They give more credit, instead, to Francis Egerton, the third Duke of Bridgewater, and his land agent, John Gilbert.
But while it may be true that the pair deserve a more prominent place in history, Brindley (1716-1772) was nevertheless a great engineer whose expertise and imagination carried the canal idea across England.
Brindley was not illiterate, as some history books claim, but he had little formal education and preferred to work out his ideas in his head rather than on paper. Sometimes, he would retire to bed for days at a time to think an idea through.
Born in Thornsett, near Chapel-en-le-Frith, to James and Susannah Brindley, he was taught to read and write by his mother before being apprenticed to a millwright named Abraham Bennett near Macclesfield in 1733.
By 1742 he was able to set up his own business at Leek and, in 1752, he went North to tackle a tough engineering problem at the Wet Earth Colliery, between Salford and Bolton.
The mine had been flooded, and Brindley's job was to drain it so it could reopen. His solution was to use water to move the water - he built a long millrace, 800 yards of which were underground, and took it via a syphon under the River Irwell to a waterwheel which operated a pump to clear the mine.
This ingenious solution, and other works including developments at a Macclesfield mill and experiments with steam power - he called his device a "fire injon" - brought him to attention of the Duke of Bridgewater's chief of operations, John Gilbert.
Brindley had already carried out a survey for the proposed Trent and Mersey Canal on behalf of the Duke's brother-in-law, Lord Gower, in 1758, and he was employed on the "Duke's Cut" from the summer of 1759.
The aim of the canal was to transport coal from the Duke's collieries at Worsley to Manchester, which lay about 10 miles away, to the east. Part of the scheme involved crossing the River Irwell and Brindley, who disliked the idea of locks, suggested building an aqueduct instead of locking down to the river and up the other side.
The Barton Aqueduct became one of the wonders of the age - visitors came from all parts to see "ships sailing over ships."
As the canal reached Manchester, Brindley's fertile brain came up with more solutions to difficult problems, including a syphon system to carry the Cornbrook stream under the canal.

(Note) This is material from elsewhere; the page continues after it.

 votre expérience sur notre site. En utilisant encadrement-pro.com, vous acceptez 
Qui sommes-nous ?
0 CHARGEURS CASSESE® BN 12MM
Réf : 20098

At the Castlefield terminus, he constructed a long tunnel to carry overflow water from the River Medlock under his canal basin, and a novel circular weir to carry away excess water to the Irwell. He also used the Medlock's waters to power an "endless rope" crane which lifted 8cwt coal containers from the canal barges to road level at Castlefield.
As a consulting engineer on the Bridgewater, Brindley spent more and more time on other projects, including the ambitious Trent and Mersey Canal. By 1767, he was working on the 2,880-yard Harecastle tunnel, but his health was already beginning to fail.

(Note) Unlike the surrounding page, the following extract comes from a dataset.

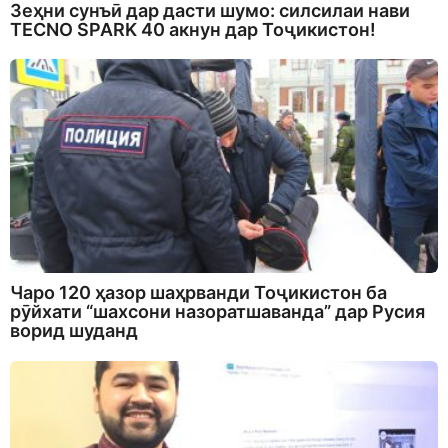
Зеҳни сунъӣ дар дасти шумо: силсилаи нави
TECNO SPARK 40 акнун дар Тоҷикистон!
Чаро 120 ҳазор шаҳрванди Тоҷикистон ба
рӯйхати “шахсони назоратшаванда” дар Русия
ворид шуданд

In 1769, Brindley married Anne Henshall and they had two daughters, Susannah and Anne. Nine years earlier, he had fathered an illegitimate son, John Bennett, who became an ancestor of novelist Arnold Bennett. It is not known whether John's mother was a relative of Abraham, Brindley's old boss.
Brindley eventually became a victim of his own success, dying of overwork and diabetes after designing some 375 miles of waterways. including the Grand Trunk, the Birmingham and the Chesterfield canals.